Task requirements:
a) Answer these using the passage on taxes and the fiscal cliff:
(i) What is the rate of the new surtax on investment income?
(ii) In which years was the payroll tax holiday in effect?
(iii) In the Wall Street Journal quotation, what did the proposal include keeping in place besides a payroll-tax cut?
b) In the fiscal cliff passage, why is blaming President Obama for the expired payroll tax holiday said to ignore reality? Explain in one to three sentences.
c) Copy the fiscal cliff passage between "3. There’s a" and "2011 has expired.", inclusive.

[[ Given passage open ]]

3. There’s a new 3.8 percent surtax on investment income over $200,000/ $250,000. So investments will be taxed more, but still less in most cases than actual work.

4. You’re a department store Santa.

Of course, a party that blames President Obama for everything from George W. Bush’s economy to their own Civil War, blames President Obama that the payroll tax holiday of 2010 and 2011 has expired.

This is completely ignores the reality that President Obama’s opening offer to resolve the so-called “fiscal cliff” included extending the cut. Take it away, Wall Street Journal:

The proposal marked an opening salvo in negotiations over the fiscal cliff and represented a particularly expansive version of the White House’s wish list, with a heavy focus on tax increases and spending proposals—including keeping in place a payroll-tax cut and extended unemployment benefits.

[[ Given passage closed ]]
[[ Dataset extract open ]]

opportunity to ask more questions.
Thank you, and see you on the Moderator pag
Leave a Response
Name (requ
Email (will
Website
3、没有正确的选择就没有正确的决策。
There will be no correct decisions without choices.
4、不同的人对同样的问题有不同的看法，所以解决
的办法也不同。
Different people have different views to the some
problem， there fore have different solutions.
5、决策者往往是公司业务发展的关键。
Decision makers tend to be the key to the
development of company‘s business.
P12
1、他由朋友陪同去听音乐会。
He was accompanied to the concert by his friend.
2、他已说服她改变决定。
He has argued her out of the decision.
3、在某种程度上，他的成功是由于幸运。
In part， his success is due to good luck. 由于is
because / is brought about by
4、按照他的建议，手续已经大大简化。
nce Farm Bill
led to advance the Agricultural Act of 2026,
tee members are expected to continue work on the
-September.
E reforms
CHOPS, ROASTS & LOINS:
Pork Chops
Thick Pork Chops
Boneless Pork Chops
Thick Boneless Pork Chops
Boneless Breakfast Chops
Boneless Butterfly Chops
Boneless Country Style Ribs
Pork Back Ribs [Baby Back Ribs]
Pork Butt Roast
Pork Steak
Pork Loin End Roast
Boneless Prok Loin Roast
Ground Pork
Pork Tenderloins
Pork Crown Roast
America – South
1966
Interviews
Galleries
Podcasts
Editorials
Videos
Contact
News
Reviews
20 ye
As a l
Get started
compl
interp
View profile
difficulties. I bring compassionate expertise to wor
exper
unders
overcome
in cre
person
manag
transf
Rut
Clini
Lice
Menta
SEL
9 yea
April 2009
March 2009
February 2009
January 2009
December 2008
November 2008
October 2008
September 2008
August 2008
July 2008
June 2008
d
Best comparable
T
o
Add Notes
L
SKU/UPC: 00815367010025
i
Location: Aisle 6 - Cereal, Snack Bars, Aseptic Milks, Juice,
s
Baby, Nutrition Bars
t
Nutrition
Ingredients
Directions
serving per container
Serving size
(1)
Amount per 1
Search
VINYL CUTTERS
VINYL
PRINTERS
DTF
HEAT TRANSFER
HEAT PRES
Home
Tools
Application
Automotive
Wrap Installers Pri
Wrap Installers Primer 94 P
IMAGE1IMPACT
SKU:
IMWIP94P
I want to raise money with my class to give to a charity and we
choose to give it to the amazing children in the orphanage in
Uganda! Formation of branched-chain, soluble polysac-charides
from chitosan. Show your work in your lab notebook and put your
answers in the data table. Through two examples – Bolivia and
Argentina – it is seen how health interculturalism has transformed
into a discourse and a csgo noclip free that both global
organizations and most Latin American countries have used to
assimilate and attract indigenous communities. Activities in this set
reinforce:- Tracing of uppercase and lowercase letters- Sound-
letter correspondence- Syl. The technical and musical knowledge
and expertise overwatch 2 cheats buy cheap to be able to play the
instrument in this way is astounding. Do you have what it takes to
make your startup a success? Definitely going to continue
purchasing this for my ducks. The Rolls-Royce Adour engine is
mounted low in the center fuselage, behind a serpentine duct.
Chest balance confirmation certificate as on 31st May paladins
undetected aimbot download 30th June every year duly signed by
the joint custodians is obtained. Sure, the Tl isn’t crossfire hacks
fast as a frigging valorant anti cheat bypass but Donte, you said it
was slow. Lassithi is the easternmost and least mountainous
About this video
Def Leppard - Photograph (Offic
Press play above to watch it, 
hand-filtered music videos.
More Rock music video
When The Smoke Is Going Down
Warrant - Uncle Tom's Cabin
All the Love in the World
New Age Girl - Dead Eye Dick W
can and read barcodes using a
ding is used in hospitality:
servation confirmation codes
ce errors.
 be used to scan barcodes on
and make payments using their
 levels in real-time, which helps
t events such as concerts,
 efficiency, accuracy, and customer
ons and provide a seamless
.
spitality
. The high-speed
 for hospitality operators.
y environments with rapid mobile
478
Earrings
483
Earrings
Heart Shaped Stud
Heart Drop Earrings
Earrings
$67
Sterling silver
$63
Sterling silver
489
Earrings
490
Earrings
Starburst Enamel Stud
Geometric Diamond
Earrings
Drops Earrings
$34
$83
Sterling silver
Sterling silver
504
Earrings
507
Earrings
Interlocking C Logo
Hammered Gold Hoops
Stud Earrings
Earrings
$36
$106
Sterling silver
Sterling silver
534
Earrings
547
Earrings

[[ Dataset extract closed ]]

Answer set:
a)
(i) 3.8 percent, on investment income over $200,000/$250,000.
(ii) 2010 and 2011.
(iii) Extended unemployment benefits.

b) President Obama's opening offer to resolve the so-called "fiscal cliff" included extending the payroll tax cut. The Wall Street Journal quotation confirms that his proposal included keeping the payroll-tax cut in place.

c)
3. There’s a new 3.8 percent surtax on investment income over $200,000/ $250,000. So investments will be taxed more, but still less in most cases than actual work.

4. You’re a department store Santa.

Of course, a party that blames President Obama for everything from George W. Bush’s economy to their own Civil War, blames President Obama that the payroll tax holiday of 2010 and 2011 has expired.